Data Visualization via Dashboard Development: Create visually appealing and interactive data visualizations and dashboards to help clients explore and communicate insights from their data. This can include building custom dashboards using tools like Tableau or Power BI.

Product: Custom Machine Learning Models

Predictive Analytics and Forecasting: Provide predictive analytics and forecasting services to help clients leverage historical data to make predictions about future trends, behaviors, and outcomes. This can involve building machine learning models to forecast sales, demand, customer behavior, or other key metrics.

Natural Language Processing (NLP) Solutions: Develop NLP solutions to help clients analyze and extract insights from unstructured text data, such as customer reviews, social media comments, or news articles. This can involve tasks such as sentiment analysis, topic modeling, and text summarization.

Recommendation Systems: Build recommendation systems to help clients personalize and improve their product recommendations, content suggestions, or marketing campaigns based on user behavior and preferences.

Time Series Analysis: Offer time series analysis services to help clients analyze and model time-dependent data, such as stock prices, weather patterns, or website traffic. This can involve techniques such as ARIMA modeling, exponential smoothing, or seasonal decomposition.

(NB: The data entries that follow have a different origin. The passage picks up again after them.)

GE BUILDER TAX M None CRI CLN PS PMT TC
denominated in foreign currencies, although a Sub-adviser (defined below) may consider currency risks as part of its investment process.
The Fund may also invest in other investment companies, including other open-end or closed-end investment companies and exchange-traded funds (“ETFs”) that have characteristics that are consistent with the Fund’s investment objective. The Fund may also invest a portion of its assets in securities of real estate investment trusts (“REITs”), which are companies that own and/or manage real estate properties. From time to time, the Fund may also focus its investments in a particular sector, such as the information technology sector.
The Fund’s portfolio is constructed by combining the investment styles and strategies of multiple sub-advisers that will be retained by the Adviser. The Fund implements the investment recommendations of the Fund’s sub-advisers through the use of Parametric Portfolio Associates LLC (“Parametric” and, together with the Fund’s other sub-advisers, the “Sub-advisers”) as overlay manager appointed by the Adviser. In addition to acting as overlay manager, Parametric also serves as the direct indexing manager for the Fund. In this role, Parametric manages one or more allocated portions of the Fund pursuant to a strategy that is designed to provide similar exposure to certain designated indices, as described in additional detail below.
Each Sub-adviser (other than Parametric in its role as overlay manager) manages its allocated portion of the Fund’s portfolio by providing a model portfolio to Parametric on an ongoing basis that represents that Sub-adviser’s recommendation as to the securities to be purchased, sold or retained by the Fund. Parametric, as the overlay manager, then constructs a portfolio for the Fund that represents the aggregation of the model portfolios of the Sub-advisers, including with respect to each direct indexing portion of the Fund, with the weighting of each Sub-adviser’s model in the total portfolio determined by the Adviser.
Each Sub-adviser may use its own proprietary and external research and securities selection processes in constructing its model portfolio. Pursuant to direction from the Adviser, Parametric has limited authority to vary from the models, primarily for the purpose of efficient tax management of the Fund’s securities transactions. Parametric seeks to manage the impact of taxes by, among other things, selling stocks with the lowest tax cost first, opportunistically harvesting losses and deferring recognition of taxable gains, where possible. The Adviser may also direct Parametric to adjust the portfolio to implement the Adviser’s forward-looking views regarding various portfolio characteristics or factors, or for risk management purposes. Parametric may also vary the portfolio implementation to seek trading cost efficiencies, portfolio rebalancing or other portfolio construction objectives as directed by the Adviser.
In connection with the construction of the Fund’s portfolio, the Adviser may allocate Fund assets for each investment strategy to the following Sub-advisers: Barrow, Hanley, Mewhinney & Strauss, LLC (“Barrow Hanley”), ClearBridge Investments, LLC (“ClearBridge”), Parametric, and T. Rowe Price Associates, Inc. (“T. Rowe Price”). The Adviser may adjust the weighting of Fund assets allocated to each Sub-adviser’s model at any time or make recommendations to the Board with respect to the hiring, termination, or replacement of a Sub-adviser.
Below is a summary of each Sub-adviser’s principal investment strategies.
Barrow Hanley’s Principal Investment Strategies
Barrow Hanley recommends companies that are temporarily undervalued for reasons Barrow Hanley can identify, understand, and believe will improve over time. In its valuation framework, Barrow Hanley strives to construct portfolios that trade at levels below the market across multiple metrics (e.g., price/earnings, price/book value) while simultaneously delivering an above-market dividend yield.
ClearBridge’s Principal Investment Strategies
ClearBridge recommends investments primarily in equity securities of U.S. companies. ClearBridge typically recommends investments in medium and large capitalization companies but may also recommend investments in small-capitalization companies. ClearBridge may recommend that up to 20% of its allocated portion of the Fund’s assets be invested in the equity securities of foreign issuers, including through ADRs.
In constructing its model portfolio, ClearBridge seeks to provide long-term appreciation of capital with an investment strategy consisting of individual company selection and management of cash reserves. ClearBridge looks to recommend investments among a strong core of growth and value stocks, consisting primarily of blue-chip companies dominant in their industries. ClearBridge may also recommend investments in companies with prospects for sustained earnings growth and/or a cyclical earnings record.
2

Anomaly Detection: Provide anomaly detection solutions to help clients identify unusual patterns or outliers in their data that may indicate potential fraud, errors, or security threats.

prices

ProductCustomers<50Customers >50Customers>100Customers >1000
Feasibility Study$10k$25k$20k$30k
ML  (per model)$100k$250k$999k$5,ooo,ooo
Dashboard Generation$3k$5k$7k$10k
Data Mining for Court Cases$10kNANANA

Big data responsibly increases your decision making.